Encore à l’ébauche, griffonné sur quelques feuilles de papier A4, le prochain a pour nom savant « l’équirépartition des points de hauteur bornée sur les variétés ». Soit une équation de nombres entiers à plusieurs variables : comment s’ordonne dans l’espace, et selon quelles régularités, la multitude de points trouvés en modifiant lesdites variables ? Voici résumé succinctement l’un des nombreux objets d’études du chercheur de l’Irmar (Institut de recherche mathématique de Rennes), en poste depuis septembre 2003.
Pas avare d’explications, l’ancien enseignant de Polytechnique a la craie facile quand il s’agit d’éclairer la lanterne de son interlocuteur. Et le tableau noir de se couvrir de formules encore plus obscures… « Vous allez me demander à quoi servent mes recherches ? A rien ! ». Si ce n’est à alimenter le corpus fondamental d’une discipline méconnue, la théorie des nombres, dont Antoine Chambert-Loir s’est fait une spécialité depuis son invention par les Grecs au Ve siècle av.
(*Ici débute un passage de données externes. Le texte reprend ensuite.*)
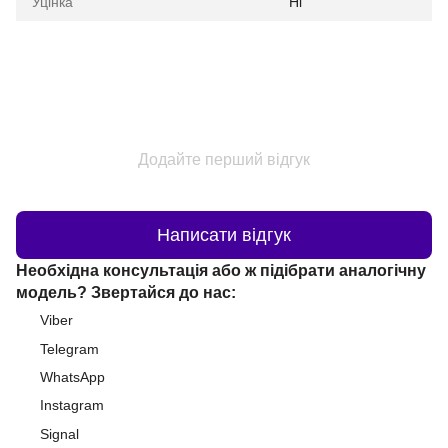
Уцінка
Ні
Додайте перший відгук
Написати відгук
Необхідна консультація або ж підібрати аналогічну
модель? Звертайся до нас:
Viber
Telegram
WhatsApp
Instagram
Signal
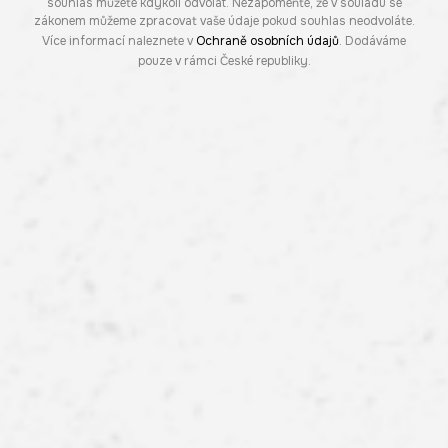
souhlas můžete kdykoli odvolat. Nezapomeňte, že v souladu se
zákonem můžeme zpracovat vaše údaje pokud souhlas neodvoláte.
Více informací naleznete v
Ochraně osobních údajů
. Dodáváme
pouze v rámci České republiky.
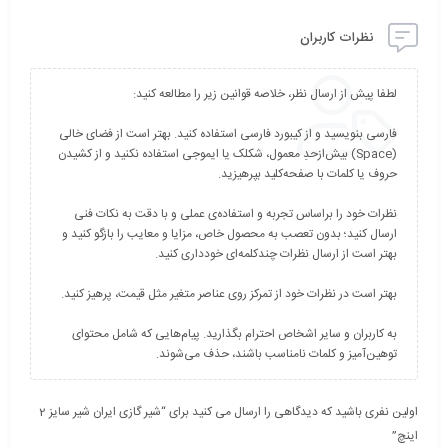
نظرات کاربران
فارسی بنویسید و از کیبورد فارسی استفاده کنید. بهتر است از فضای خالی
(Space) بیش‌از‌حدِ معمول، شکلک یا ایموجی استفاده نکنید و از کشیدن
نظرات خود را براساس تجربه و استفاده‌ی عملی و با دقت به نکات فنی
ارسال کنید؛ بدون تعصب به محصول خاص، مزایا و معایب را بازگو کنید و
به کاربران و سایر اشخاص احترام بگذارید. پیام‌هایی که شامل محتوای
توهین‌آمیز و کلمات نامناسب باشند، حذف می‌شوند.
اولین نفری باشید که دیدگاهی را ارسال می کنید برای “شیر گازی ایران شیر سایز 2
اینچ”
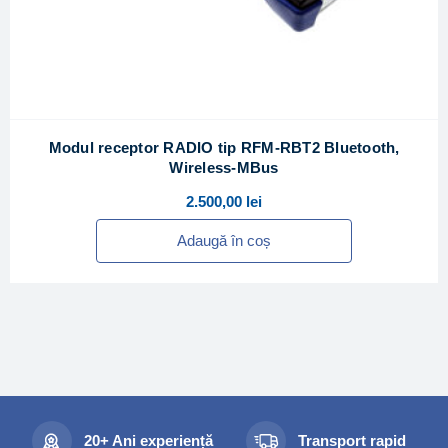
Modul receptor RADIO tip RFM-RBT2 Bluetooth,
Wireless-MBus
2.500,00
lei
Adaugă în coș
20+ Ani experiență
Transport rapid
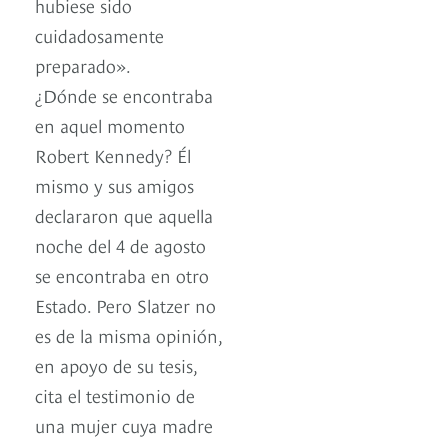
hubiese sido
cuidadosamente
preparado».
¿Dónde se encontraba
en aquel momento
Robert Kennedy? Él
mismo y sus amigos
declararon que aquella
noche del 4 de agosto
se encontraba en otro
Estado. Pero Slatzer no
es de la misma opinión,
en apoyo de su tesis,
cita el testimonio de
una mujer cuya madre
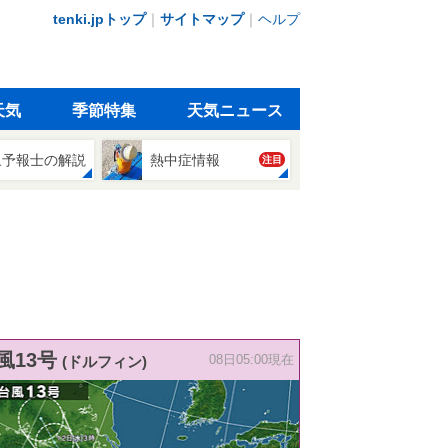
tenki.jpトップ
｜
サイトマップ
｜
ヘルプ
天気
季節特集
天気ニュース
象予報士の解説
熱中症情報
注目
風13号
(ドルフィン)
08日05:00現在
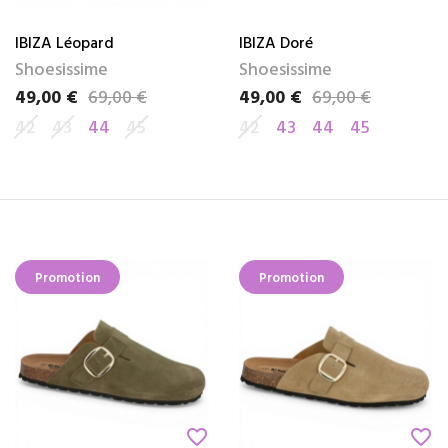
IBIZA Léopard
IBIZA Doré
Shoesissime
Shoesissime
49,00 €
69,00 €
49,00 €
69,00 €
Prix
Prix de base
Prix
Prix de base
42
43
44
45
42
43
44
45
Promotion
Promotion
favorite_border
favorite_border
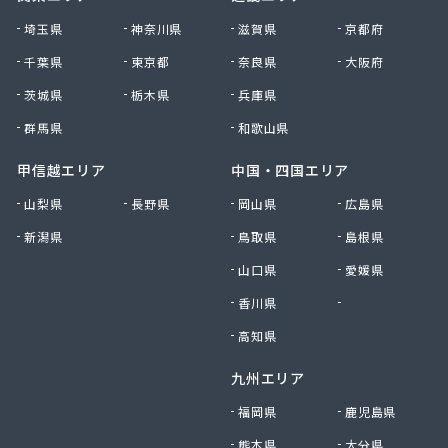
(株)相北商事
埼玉県
神奈川県
滋賀県
京都府
(株)太八商事
千葉県
東京都
奈良県
大阪府
(株)大神設備工業
茨城県
栃木県
兵庫県
(株)大八 金沢充填所
(株)大八 港南ガスサービスセンター
群馬県
和歌山県
(株)大八 湘南営業所
(株)滝本商店
甲信越エリア
中国・四国エリア
(株)中川商店
山梨県
長野県
岡山県
広島県
(株)長尾商店
新潟県
鳥取県
島根県
(株)田中泰治商店
(株)渡商会
山口県
愛媛県
(株)東亜 川崎営業所
香川県
徳島県
(株)日興プロパン岸商店
(株)日本物産
高知県
(株)白井商事
九州エリア
(株)富士ガス商会
(株)豊和石油
福岡県
鹿児島県
(株)北斗商事
熊本県
大分県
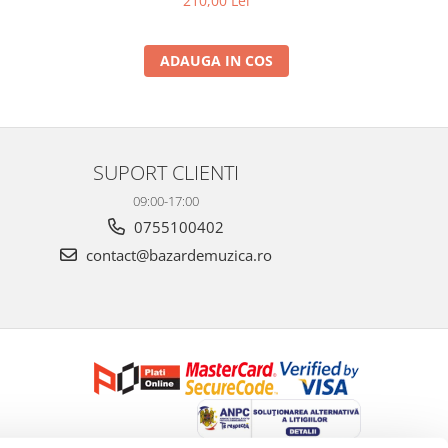
210,00 Lei
ADAUGA IN COS
SUPORT CLIENTI
09:00-17:00
0755100402
contact@bazardemuzica.ro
J.-C.
Aujourd’hui, elle sert par exemple à crypter les données échangées entre votre carte bancaire et votre ordinateur. « Mais que peut bien faire un mathématicien de ses nuits ? ». « Il ne joue pas au loto ! », répond l’intéressé. Lequel préfère taper le bœuf à la batterie dans des formations jazz. Il en fait la démonstration par A plus B tous les jeudis soir, à la ferme de la Harpe.
L’allocation d’installation scientifique (10 000€) offrira au chercheur la possibilité d’acquérir un équipement bureautique performant ainsi que plusieurs vidéo-projecteurs, à la disposition de ses collègues.